◆ DATA SHOWN
::::::::
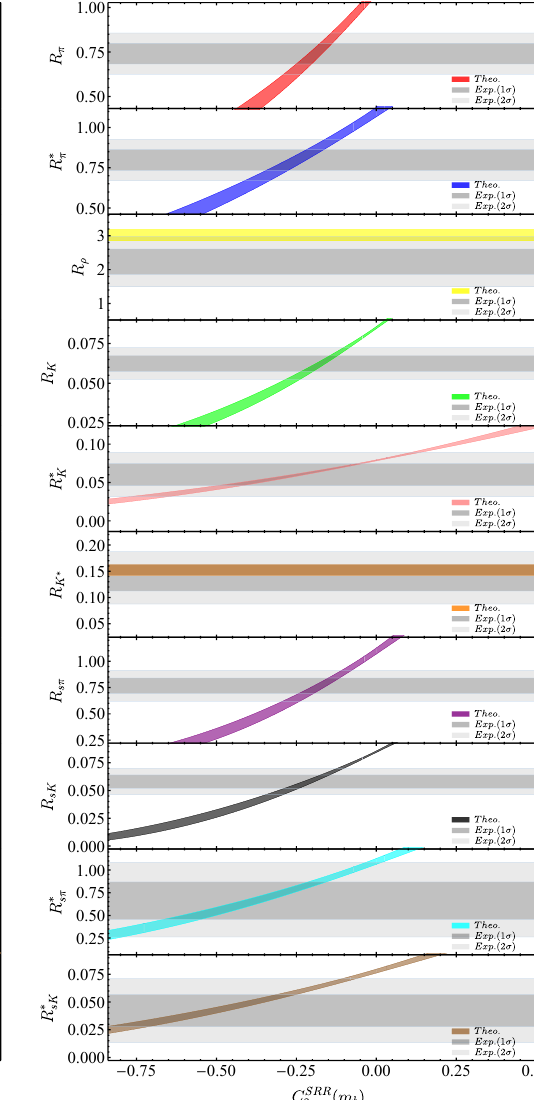
( m b ) (left) and C SRR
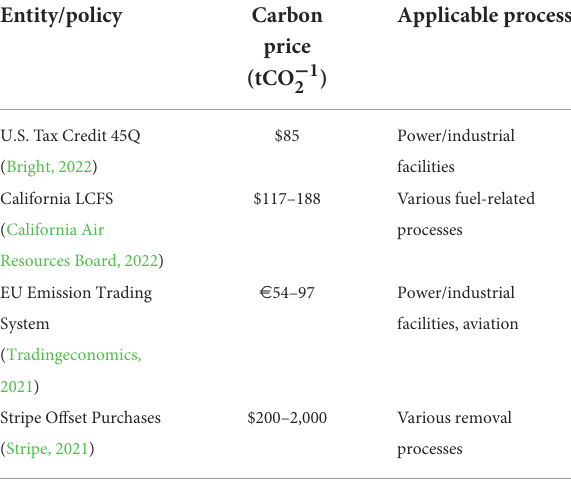
TABLE 1 Carbon prices currently paid by public policies and private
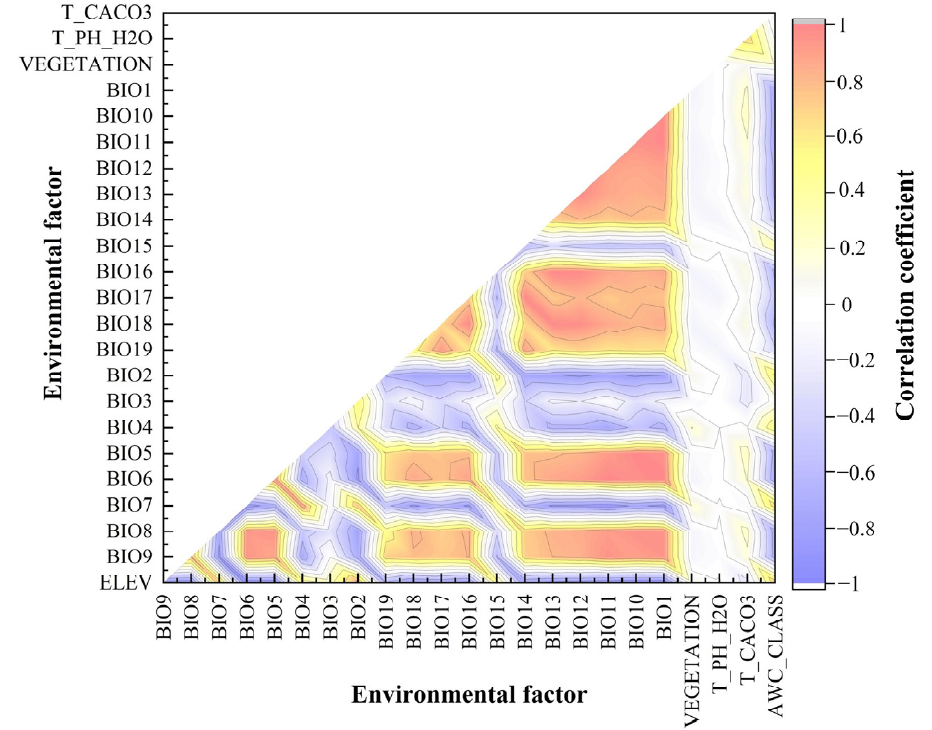
Figure 1. Matrix of environmental factor correlation coefficients.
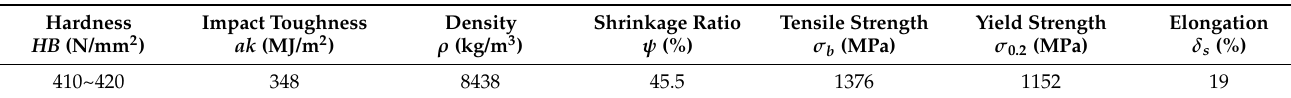
Table 3. Physical properties of the superalloy GH4169 (20 °C).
::::::::
◆ TASK BRIEF
With the pictures left out, give again exactly the lines from the one with "Figure 1. Matrix" through the end of the data, both included.

◆ EXPECTED OUTPUT
Figure 1. Matrix of environmental factor correlation coefficients.
Table 3. Physical properties of the superalloy GH4169 (20 °C).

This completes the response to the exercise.